Für kabarettistische Einlagen – aus der Kategorie „schwarzer Humor und wenig geeignet fürs Mädchenpensionat“ – sorgte Klaus Manzau. Der Leiter des Braker Shantychors Bootsmannkaffee unterhielt die Gäste mit Gedichten vom Seemann Kuttel Daddeldu, einer Kunstfigur des Lyrikers Joachim Ringelnatz.
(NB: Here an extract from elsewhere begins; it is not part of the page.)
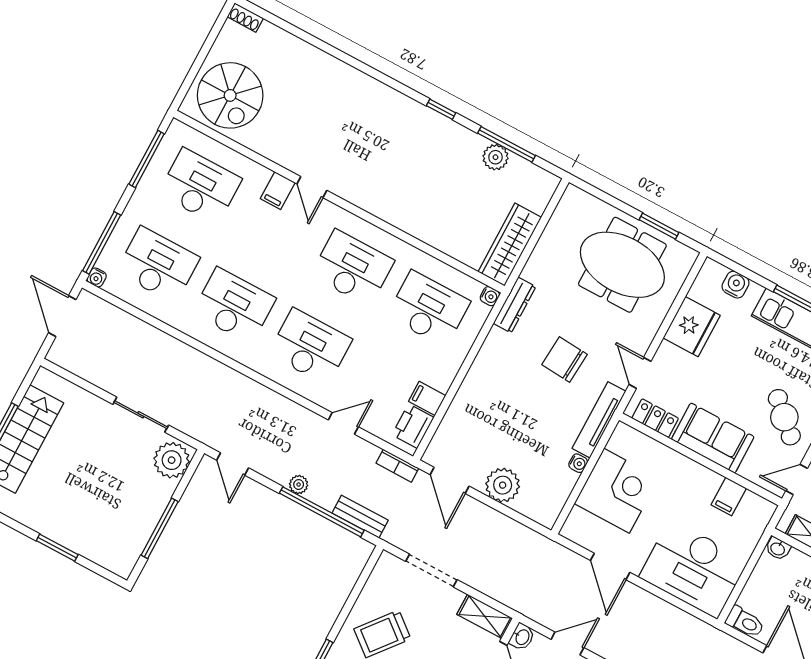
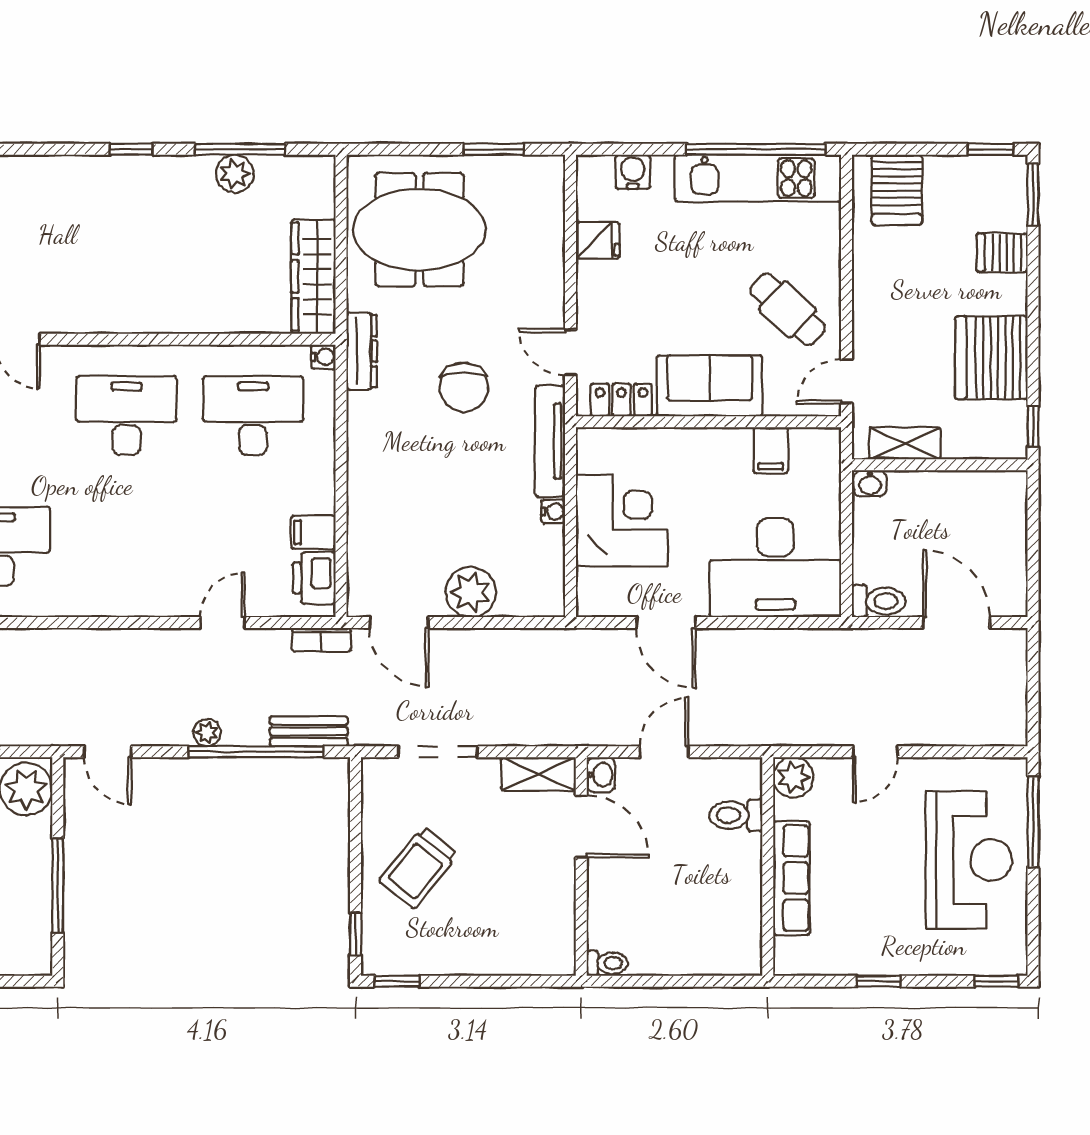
meeting table: (622, 265) -> (419, 230), moved
fridge: (692, 327) -> (598, 240), width x0.53, depth x0.75
desk: (310, 347) -> (126, 546), removed
chair: (565, 360) -> (464, 387), turned -94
Nach der Pause ging es mit bekannten Stücken weiter: „Jonny come along“, „Roll the Cotton“ und „Whoop Jamboree“ heizten die Stimmung in der Friedeburg an.

Klassiker zum Finale

Nach dem letzten Farewell-Shanty forderten die Zuschauer natürlich einige Zugaben und bekamen in altbekannter Manier die Klassiker „The drunken Sailor“ und „Whiskey Johnny“ präsentiert. Das endgültig letzte Lied des Abends nach zweieinhalb Stunden bester Unterhaltung war auch musikalisch der Höhepunkt: Shantyman Mickey sang mit seiner hervorragenden Celtic-Folk-Stimme „The Leaving of Liverpool“.